** Start Supplied data **
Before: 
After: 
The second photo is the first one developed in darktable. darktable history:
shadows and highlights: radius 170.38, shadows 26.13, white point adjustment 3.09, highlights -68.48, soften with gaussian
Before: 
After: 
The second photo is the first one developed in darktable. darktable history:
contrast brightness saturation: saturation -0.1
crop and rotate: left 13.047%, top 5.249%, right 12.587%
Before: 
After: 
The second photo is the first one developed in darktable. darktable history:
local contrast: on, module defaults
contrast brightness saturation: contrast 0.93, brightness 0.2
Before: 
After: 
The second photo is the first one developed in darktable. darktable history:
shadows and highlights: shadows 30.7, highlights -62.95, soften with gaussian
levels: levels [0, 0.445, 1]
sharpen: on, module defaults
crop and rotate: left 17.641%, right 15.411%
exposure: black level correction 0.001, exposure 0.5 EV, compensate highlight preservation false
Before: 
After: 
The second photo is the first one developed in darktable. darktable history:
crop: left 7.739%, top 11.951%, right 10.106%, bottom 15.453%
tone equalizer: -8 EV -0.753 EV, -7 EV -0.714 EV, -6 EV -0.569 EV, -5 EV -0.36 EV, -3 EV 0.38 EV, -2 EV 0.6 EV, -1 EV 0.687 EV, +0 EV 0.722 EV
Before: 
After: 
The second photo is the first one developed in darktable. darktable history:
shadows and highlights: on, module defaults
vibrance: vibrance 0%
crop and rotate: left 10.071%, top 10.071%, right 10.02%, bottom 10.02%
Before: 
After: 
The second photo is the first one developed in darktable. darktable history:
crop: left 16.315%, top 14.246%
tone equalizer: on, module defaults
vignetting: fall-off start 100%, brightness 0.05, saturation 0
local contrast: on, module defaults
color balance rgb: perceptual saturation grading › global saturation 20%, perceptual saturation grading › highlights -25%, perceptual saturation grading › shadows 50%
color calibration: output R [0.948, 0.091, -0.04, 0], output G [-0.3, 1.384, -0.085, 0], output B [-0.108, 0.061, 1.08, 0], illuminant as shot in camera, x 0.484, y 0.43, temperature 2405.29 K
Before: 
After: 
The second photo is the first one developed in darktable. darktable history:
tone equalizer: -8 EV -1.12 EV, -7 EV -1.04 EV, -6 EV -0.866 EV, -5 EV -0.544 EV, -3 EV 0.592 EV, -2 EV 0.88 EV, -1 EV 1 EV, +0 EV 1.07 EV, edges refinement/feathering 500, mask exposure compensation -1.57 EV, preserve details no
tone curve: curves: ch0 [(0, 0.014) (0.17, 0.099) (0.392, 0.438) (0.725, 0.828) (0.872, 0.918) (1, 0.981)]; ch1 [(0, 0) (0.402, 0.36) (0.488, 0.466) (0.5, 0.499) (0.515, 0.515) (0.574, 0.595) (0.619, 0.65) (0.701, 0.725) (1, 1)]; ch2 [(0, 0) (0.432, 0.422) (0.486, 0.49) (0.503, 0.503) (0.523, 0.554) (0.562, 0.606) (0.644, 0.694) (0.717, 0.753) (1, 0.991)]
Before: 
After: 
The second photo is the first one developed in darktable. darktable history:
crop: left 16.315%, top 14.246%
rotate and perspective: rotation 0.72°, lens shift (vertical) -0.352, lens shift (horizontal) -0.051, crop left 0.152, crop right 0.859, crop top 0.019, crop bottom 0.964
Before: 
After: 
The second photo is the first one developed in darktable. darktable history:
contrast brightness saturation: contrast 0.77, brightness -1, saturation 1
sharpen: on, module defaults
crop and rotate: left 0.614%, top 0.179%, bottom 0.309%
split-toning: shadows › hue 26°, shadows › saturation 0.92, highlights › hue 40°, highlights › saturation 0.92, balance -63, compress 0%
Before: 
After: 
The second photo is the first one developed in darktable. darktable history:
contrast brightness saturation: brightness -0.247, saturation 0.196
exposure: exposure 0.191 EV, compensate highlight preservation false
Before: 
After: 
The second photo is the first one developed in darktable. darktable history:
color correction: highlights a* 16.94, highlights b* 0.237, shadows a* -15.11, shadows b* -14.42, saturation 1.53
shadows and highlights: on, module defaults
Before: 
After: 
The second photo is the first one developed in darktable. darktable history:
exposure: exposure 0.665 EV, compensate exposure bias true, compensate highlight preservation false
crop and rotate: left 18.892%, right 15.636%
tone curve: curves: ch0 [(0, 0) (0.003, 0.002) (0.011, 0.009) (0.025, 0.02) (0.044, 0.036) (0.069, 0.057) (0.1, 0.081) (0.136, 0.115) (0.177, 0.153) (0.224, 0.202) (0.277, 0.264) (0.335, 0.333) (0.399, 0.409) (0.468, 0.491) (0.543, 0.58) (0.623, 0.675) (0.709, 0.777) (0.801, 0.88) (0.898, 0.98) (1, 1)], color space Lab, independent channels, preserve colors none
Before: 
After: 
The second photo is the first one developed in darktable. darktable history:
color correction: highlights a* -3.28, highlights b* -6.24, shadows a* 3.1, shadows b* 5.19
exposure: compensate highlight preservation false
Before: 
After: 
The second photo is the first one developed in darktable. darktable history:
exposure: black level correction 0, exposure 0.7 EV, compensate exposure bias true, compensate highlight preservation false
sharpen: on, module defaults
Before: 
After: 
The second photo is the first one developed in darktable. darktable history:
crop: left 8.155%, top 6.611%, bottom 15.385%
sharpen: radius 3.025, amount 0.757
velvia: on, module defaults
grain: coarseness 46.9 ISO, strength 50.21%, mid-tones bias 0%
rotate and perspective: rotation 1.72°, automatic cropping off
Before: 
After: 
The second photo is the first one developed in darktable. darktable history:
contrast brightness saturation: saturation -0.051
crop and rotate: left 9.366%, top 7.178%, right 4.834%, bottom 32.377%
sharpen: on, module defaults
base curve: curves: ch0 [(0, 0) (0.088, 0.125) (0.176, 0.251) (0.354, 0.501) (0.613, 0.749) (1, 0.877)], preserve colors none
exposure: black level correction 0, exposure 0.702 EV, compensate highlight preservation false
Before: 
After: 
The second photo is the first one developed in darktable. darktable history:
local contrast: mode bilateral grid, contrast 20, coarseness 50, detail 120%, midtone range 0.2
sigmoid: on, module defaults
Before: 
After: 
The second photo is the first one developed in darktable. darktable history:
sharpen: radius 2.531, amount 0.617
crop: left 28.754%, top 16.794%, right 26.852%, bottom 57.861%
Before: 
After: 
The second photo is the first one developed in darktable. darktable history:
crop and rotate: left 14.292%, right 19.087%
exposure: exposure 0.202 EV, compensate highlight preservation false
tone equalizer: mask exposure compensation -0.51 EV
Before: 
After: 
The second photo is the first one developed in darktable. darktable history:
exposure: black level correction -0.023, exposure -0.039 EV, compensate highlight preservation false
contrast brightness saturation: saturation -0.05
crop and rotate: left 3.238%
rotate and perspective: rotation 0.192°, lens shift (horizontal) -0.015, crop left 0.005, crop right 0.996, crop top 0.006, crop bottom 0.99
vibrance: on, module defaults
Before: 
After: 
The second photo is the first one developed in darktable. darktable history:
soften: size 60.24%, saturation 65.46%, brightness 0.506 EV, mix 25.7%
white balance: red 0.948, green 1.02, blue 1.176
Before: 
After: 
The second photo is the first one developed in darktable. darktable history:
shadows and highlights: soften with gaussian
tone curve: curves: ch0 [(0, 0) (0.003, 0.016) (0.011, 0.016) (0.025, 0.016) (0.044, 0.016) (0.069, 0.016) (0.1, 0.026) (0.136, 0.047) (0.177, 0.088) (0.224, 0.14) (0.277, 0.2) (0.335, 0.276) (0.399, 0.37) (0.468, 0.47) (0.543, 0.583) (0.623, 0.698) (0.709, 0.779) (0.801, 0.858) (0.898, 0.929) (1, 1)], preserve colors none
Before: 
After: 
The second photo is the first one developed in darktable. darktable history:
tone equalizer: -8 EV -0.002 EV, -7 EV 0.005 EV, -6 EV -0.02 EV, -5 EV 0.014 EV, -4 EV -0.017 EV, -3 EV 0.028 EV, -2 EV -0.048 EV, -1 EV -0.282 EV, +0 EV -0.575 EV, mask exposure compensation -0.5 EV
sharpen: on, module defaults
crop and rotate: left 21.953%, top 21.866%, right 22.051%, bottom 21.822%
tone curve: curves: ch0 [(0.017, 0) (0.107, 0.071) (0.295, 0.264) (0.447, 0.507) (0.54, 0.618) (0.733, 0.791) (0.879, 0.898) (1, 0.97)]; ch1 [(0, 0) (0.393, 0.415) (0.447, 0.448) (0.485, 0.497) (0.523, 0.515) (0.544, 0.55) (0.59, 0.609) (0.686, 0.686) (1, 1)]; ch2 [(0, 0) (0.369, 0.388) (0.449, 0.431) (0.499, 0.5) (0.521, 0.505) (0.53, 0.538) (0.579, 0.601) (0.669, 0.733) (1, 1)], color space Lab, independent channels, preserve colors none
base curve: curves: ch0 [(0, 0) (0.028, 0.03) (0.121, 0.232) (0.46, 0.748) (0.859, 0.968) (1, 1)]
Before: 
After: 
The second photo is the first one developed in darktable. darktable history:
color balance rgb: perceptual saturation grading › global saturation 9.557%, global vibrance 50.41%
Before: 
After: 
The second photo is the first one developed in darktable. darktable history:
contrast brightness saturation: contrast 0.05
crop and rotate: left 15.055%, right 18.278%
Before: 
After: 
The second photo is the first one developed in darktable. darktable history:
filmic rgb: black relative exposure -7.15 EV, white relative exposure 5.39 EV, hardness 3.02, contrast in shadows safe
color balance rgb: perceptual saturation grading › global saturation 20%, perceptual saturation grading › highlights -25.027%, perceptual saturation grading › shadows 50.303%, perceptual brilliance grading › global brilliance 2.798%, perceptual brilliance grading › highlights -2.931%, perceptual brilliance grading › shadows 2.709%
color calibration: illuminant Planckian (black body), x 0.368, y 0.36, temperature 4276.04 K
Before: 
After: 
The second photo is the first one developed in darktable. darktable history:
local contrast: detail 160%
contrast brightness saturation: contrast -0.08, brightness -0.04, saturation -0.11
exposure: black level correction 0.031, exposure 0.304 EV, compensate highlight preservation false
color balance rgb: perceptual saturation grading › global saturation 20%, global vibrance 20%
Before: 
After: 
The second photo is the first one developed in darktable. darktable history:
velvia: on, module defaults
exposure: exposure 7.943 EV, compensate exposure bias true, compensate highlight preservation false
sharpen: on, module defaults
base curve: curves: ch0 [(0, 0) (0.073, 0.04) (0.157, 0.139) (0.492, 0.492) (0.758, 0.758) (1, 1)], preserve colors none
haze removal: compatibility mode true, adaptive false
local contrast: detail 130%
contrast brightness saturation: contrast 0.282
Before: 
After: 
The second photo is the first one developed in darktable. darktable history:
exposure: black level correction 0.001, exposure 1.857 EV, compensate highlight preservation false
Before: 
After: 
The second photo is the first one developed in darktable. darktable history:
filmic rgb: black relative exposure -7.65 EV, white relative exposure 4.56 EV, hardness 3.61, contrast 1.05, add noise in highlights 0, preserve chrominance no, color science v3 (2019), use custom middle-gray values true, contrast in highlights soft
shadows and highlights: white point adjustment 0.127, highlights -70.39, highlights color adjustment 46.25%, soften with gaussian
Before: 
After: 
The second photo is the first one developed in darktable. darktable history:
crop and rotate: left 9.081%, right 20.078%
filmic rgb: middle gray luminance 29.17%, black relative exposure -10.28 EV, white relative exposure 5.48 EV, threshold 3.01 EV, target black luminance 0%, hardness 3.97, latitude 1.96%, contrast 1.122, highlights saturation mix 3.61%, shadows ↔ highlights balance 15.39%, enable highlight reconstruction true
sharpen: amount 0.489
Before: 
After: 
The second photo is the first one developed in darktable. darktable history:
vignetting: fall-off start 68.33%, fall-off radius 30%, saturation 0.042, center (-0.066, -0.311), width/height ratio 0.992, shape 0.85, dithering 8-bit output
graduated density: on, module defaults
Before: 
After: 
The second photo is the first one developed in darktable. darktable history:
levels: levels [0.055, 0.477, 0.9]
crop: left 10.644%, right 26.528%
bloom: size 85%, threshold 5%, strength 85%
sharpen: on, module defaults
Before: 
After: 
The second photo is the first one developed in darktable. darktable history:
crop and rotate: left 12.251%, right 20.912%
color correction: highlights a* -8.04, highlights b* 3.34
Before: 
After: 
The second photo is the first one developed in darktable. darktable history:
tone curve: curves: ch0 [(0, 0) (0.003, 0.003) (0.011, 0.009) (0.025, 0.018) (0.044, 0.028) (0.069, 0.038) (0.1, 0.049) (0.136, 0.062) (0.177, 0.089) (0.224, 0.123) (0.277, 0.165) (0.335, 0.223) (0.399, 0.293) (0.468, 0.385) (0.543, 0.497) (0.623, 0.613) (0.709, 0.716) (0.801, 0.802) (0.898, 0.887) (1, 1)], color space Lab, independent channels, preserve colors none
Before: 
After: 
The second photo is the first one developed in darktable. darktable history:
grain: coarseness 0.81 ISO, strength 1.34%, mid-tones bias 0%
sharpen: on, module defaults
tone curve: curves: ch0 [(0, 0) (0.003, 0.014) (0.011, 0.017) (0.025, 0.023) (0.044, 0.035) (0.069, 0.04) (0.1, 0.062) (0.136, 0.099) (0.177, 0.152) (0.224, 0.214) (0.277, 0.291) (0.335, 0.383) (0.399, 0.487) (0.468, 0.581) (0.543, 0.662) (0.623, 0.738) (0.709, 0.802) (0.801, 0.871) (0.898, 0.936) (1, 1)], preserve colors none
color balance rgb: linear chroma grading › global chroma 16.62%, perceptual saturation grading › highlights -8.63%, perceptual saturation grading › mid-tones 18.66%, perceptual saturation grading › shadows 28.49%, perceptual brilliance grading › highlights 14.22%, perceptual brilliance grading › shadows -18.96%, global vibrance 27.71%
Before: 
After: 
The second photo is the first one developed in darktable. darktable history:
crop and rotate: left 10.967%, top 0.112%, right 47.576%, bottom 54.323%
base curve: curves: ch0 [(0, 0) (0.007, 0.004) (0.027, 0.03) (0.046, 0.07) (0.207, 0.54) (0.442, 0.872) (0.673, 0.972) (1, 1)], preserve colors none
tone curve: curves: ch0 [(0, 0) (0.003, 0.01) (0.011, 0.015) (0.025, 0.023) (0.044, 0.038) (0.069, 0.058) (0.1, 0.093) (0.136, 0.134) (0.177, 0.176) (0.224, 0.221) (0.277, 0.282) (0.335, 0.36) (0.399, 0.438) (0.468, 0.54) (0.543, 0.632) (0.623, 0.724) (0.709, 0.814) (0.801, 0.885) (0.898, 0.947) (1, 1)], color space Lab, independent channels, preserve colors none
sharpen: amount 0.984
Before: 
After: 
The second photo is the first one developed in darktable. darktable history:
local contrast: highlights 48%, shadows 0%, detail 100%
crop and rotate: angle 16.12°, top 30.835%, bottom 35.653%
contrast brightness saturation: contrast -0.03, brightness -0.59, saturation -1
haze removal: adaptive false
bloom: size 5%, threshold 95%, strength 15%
** End Supplied data **
* What needs to be done *
Copy the records word for word from their beginning through the line that contains "shadows and highlights: radius", including that line.

* Written solution *
Before: 
After: 
The second photo is the first one developed in darktable. darktable history:
shadows and highlights: radius 170.38, shadows 26.13, white point adjustment 3.09, highlights -68.48, soften with gaussian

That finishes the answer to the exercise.